◆ **STATED PROBLEM**
Convert the lines below into a numbered list, omitting blank lines and leaving out the pictures.

--- start of MATERIAL PROVIDED ---

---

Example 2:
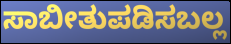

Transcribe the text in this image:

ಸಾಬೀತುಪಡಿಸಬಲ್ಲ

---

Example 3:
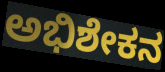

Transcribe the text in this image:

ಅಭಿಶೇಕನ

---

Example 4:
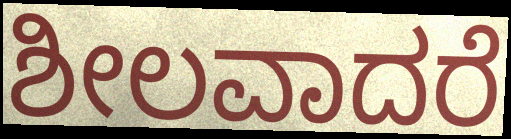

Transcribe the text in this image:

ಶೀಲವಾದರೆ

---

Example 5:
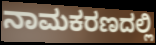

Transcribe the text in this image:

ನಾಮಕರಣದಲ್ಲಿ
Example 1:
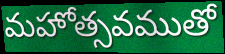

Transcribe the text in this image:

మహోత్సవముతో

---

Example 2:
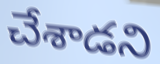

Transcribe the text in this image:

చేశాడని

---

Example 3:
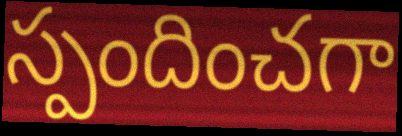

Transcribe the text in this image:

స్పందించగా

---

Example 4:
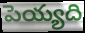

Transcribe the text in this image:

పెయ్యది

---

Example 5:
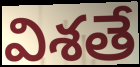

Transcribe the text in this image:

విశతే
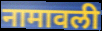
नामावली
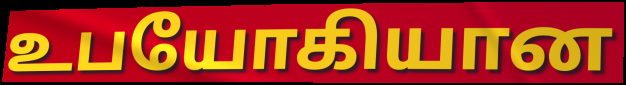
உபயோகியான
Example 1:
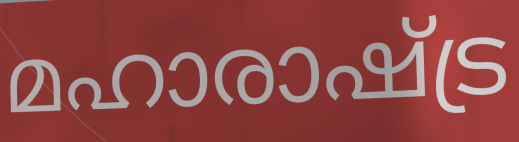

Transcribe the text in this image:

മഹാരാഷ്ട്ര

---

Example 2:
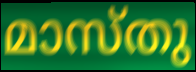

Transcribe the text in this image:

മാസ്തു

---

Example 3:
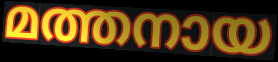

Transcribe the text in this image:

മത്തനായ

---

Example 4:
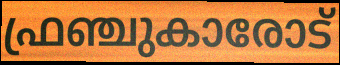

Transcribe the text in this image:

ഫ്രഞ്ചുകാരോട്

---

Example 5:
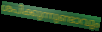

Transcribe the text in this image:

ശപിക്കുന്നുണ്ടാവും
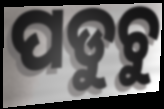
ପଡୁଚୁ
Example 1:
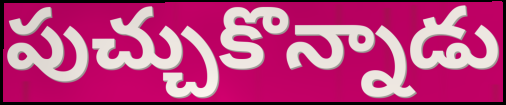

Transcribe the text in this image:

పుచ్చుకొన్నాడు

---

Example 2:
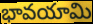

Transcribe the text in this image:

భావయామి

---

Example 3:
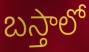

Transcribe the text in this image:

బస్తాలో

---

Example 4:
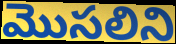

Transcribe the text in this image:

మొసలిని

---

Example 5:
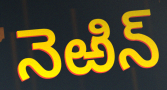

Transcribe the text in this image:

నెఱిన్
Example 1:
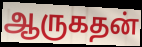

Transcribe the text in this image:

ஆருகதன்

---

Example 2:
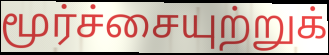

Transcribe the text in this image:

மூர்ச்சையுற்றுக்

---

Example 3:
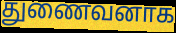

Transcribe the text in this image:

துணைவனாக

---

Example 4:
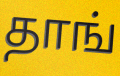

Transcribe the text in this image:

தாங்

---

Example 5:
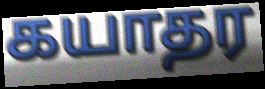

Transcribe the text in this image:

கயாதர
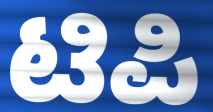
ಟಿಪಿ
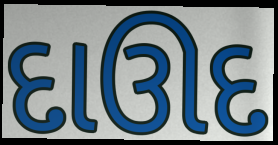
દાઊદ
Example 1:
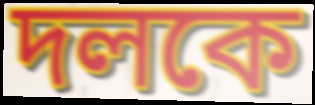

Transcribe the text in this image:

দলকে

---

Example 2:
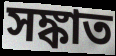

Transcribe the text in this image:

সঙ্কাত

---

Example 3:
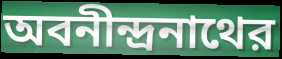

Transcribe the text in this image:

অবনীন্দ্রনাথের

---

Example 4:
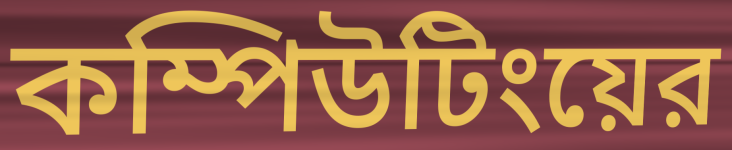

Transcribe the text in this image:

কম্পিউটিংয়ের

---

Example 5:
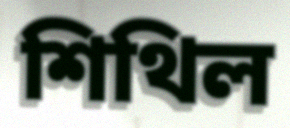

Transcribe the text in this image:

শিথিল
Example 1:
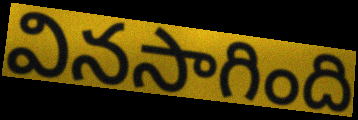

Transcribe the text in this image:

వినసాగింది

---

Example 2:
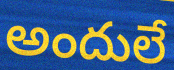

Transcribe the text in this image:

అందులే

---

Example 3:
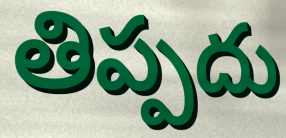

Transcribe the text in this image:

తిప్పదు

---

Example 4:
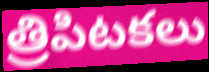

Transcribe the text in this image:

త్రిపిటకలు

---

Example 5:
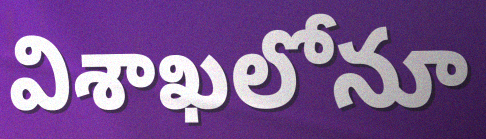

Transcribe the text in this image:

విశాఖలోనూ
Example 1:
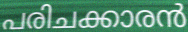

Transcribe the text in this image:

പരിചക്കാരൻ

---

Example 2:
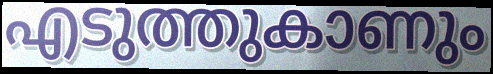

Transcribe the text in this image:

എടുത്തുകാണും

--- end of MATERIAL PROVIDED ---

◆ **THE OUTPUT**
1. ---
2. Example 2:
3. Transcribe the text in this image:
4. ಸಾಬೀತುಪಡಿಸಬಲ್ಲ
5. ---
6. Example 3:
7. Transcribe the text in this image:
8. ಅಭಿಶೇಕನ
9. ---
10. Example 4:
11. Transcribe the text in this image:
12. ಶೀಲವಾದರೆ
13. ---
14. Example 5:
15. Transcribe the text in this image:
16. ನಾಮಕರಣದಲ್ಲಿ
17. Example 1:
18. Transcribe the text in this image:
19. మహోత్సవముతో
20. ---
21. Example 2:
22. Transcribe the text in this image:
23. చేశాడని
24. ---
25. Example 3:
26. Transcribe the text in this image:
27. స్పందించగా
28. ---
29. Example 4:
30. Transcribe the text in this image:
31. పెయ్యది
32. ---
33. Example 5:
34. Transcribe the text in this image:
35. విశతే
36. नामावली
37. உபயோகியான
38. Example 1:
39. Transcribe the text in this image:
40. മഹാരാഷ്ട്ര
41. ---
42. Example 2:
43. Transcribe the text in this image:
44. മാസ്തു
45. ---
46. Example 3:
47. Transcribe the text in this image:
48. മത്തനായ
49. ---
50. Example 4:
51. Transcribe the text in this image:
52. ഫ്രഞ്ചുകാരോട്
53. ---
54. Example 5:
55. Transcribe the text in this image:
56. ശപിക്കുന്നുണ്ടാവും
57. ପଡୁଚୁ
58. Example 1:
59. Transcribe the text in this image:
60. పుచ్చుకొన్నాడు
61. ---
62. Example 2:
63. Transcribe the text in this image:
64. భావయామి
65. ---
66. Example 3:
67. Transcribe the text in this image:
68. బస్తాలో
69. ---
70. Example 4:
71. Transcribe the text in this image:
72. మొసలిని
73. ---
74. Example 5:
75. Transcribe the text in this image:
76. నెఱిన్
77. Example 1:
78. Transcribe the text in this image:
79. ஆருகதன்
80. ---
81. Example 2:
82. Transcribe the text in this image:
83. மூர்ச்சையுற்றுக்
84. ---
85. Example 3:
86. Transcribe the text in this image:
87. துணைவனாக
88. ---
89. Example 4:
90. Transcribe the text in this image:
91. தாங்
92. ---
93. Example 5:
94. Transcribe the text in this image:
95. கயாதர
96. ಟಿಪಿ
97. દાઊદ
98. Example 1:
99. Transcribe the text in this image:
100. দলকে
101. ---
102. Example 2:
103. Transcribe the text in this image:
104. সঙ্কাত
105. ---
106. Example 3:
107. Transcribe the text in this image:
108. অবনীন্দ্রনাথের
109. ---
110. Example 4:
111. Transcribe the text in this image:
112. কম্পিউটিংয়ের
113. ---
114. Example 5:
115. Transcribe the text in this image:
116. শিথিল
117. Example 1:
118. Transcribe the text in this image:
119. వినసాగింది
120. ---
121. Example 2:
122. Transcribe the text in this image:
123. అందులే
124. ---
125. Example 3:
126. Transcribe the text in this image:
127. తిప్పదు
128. ---
129. Example 4:
130. Transcribe the text in this image:
131. త్రిపిటకలు
132. ---
133. Example 5:
134. Transcribe the text in this image:
135. విశాఖలోనూ
136. Example 1:
137. Transcribe the text in this image:
138. പരിചക്കാരൻ
139. ---
140. Example 2:
141. Transcribe the text in this image:
142. എടുത്തുകാണും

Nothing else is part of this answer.